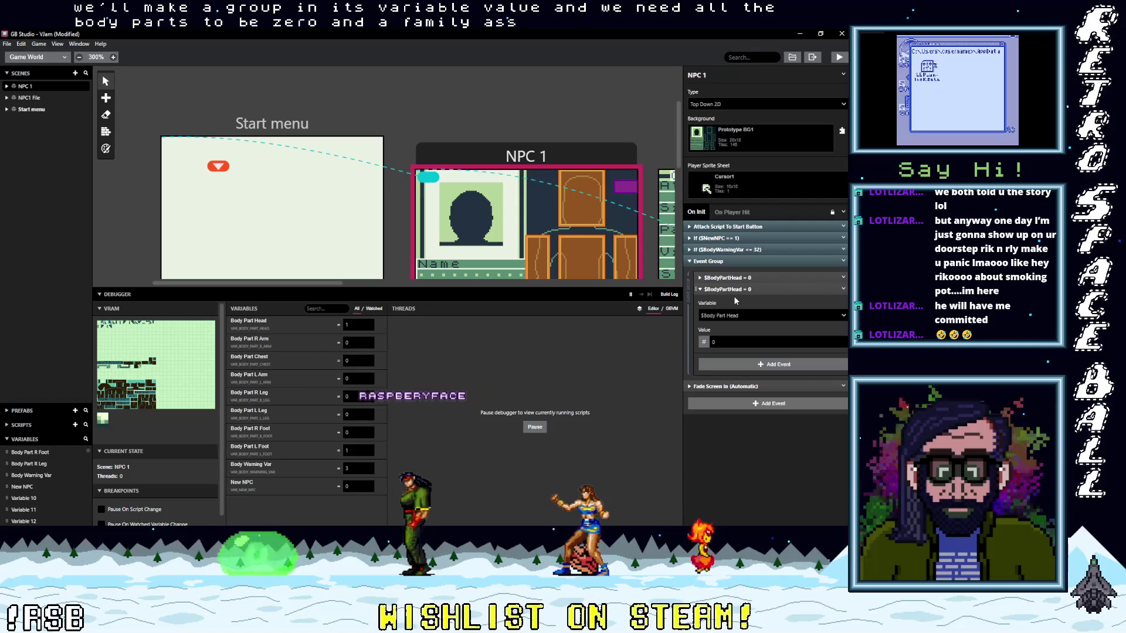
click(762, 341)
click(748, 316)
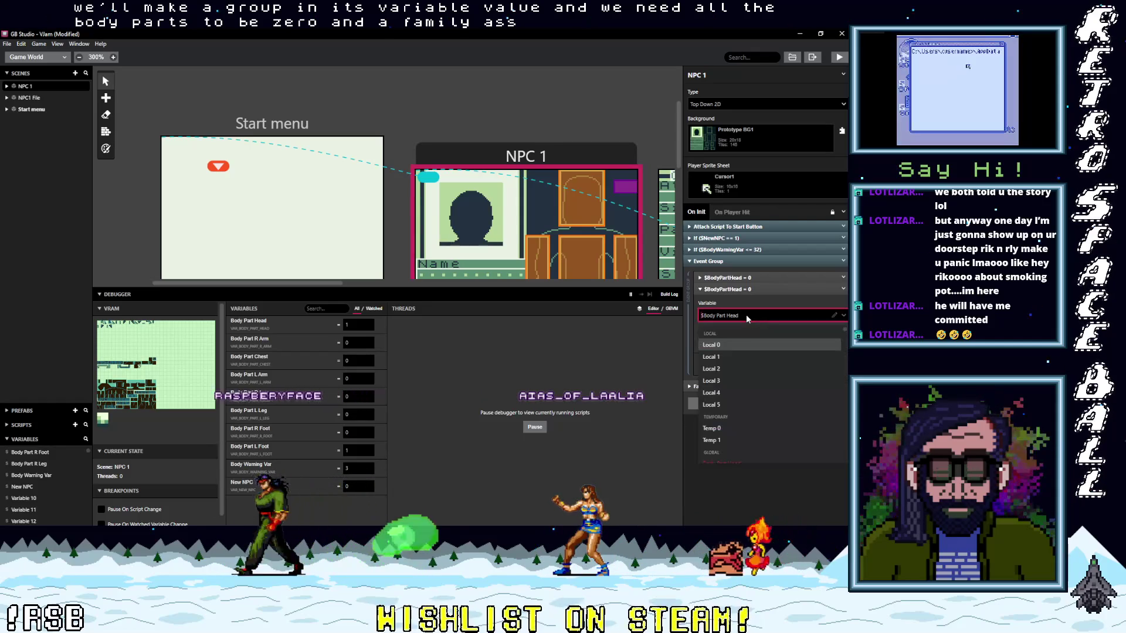
scroll(742, 362, down, 3)
click(742, 358)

== TRY IT ==
Lines of the material may hold the string "click". Copy each one that does.

== SOLVED EXERCISE ==
click(762, 341)
click(748, 316)
click(742, 358)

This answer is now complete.